• [Aim]: Copy the rows below word for word, leaving out the pictures.

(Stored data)

***

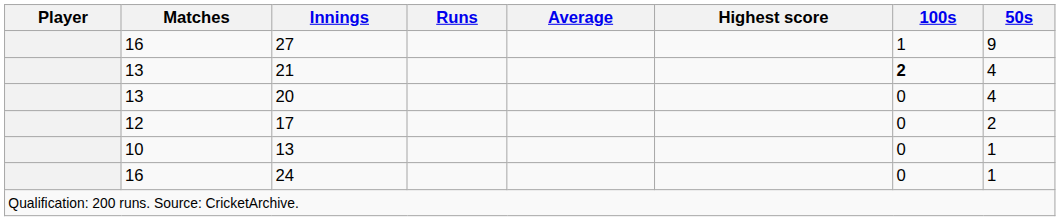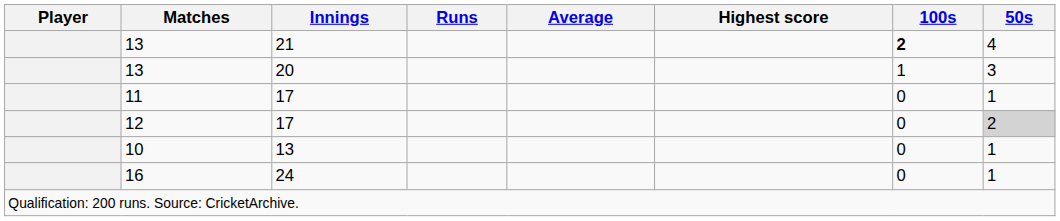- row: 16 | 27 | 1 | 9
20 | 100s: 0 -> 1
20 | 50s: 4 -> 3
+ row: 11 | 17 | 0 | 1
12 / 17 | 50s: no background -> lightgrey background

***

• [Final result]:
- row: 16 | 27 | 1 | 9
20 | 100s: 0 -> 1
20 | 50s: 4 -> 3
+ row: 11 | 17 | 0 | 1
12 / 17 | 50s: no background -> lightgrey background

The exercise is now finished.